▶ _Oefeningsdoel_: Geef de onderstaande regels allemaal woordelijk en volledig terug.
*** Weergegeven gegevens ***
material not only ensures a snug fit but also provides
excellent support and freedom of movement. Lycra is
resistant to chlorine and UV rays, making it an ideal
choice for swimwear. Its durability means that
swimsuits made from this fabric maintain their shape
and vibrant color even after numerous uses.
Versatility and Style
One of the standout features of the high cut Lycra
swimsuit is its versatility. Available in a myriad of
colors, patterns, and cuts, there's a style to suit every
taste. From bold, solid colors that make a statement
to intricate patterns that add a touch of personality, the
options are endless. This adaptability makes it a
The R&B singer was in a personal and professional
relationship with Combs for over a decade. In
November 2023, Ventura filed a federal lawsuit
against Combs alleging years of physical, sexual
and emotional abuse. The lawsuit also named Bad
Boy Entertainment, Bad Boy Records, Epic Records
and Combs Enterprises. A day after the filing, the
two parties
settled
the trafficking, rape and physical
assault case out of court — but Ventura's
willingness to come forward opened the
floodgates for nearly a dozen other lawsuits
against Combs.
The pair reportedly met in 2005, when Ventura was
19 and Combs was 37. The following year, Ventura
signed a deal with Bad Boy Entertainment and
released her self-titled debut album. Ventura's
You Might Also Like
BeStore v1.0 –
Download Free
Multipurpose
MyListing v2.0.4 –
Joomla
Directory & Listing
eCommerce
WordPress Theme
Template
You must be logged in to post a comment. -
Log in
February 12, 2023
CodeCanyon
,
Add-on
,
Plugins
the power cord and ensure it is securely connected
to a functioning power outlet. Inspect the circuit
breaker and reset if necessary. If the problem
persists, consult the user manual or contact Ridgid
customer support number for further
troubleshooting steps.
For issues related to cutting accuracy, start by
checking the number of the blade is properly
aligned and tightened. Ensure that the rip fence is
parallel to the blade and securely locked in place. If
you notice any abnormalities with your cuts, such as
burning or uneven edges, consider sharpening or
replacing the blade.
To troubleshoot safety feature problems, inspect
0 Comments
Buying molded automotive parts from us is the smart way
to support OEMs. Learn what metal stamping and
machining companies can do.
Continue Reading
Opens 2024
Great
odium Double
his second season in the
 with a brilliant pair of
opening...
***
▶ _Oefeningsresultaat_:
material not only ensures a snug fit but also provides
excellent support and freedom of movement. Lycra is
resistant to chlorine and UV rays, making it an ideal
choice for swimwear. Its durability means that
swimsuits made from this fabric maintain their shape
and vibrant color even after numerous uses.
Versatility and Style
One of the standout features of the high cut Lycra
swimsuit is its versatility. Available in a myriad of
colors, patterns, and cuts, there's a style to suit every
taste. From bold, solid colors that make a statement
to intricate patterns that add a touch of personality, the
options are endless. This adaptability makes it a
The R&B singer was in a personal and professional
relationship with Combs for over a decade. In
November 2023, Ventura filed a federal lawsuit
against Combs alleging years of physical, sexual
and emotional abuse. The lawsuit also named Bad
Boy Entertainment, Bad Boy Records, Epic Records
and Combs Enterprises. A day after the filing, the
two parties
settled
the trafficking, rape and physical
assault case out of court — but Ventura's
willingness to come forward opened the
floodgates for nearly a dozen other lawsuits
against Combs.
The pair reportedly met in 2005, when Ventura was
19 and Combs was 37. The following year, Ventura
signed a deal with Bad Boy Entertainment and
released her self-titled debut album. Ventura's
You Might Also Like
BeStore v1.0 –
Download Free
Multipurpose
MyListing v2.0.4 –
Joomla
Directory & Listing
eCommerce
WordPress Theme
Template
You must be logged in to post a comment. -
Log in
February 12, 2023
CodeCanyon
,
Add-on
,
Plugins
the power cord and ensure it is securely connected
to a functioning power outlet. Inspect the circuit
breaker and reset if necessary. If the problem
persists, consult the user manual or contact Ridgid
customer support number for further
troubleshooting steps.
For issues related to cutting accuracy, start by
checking the number of the blade is properly
aligned and tightened. Ensure that the rip fence is
parallel to the blade and securely locked in place. If
you notice any abnormalities with your cuts, such as
burning or uneven edges, consider sharpening or
replacing the blade.
To troubleshoot safety feature problems, inspect
0 Comments
Buying molded automotive parts from us is the smart way
to support OEMs. Learn what metal stamping and
machining companies can do.
Continue Reading
Opens 2024
Great
odium Double
his second season in the
 with a brilliant pair of
opening...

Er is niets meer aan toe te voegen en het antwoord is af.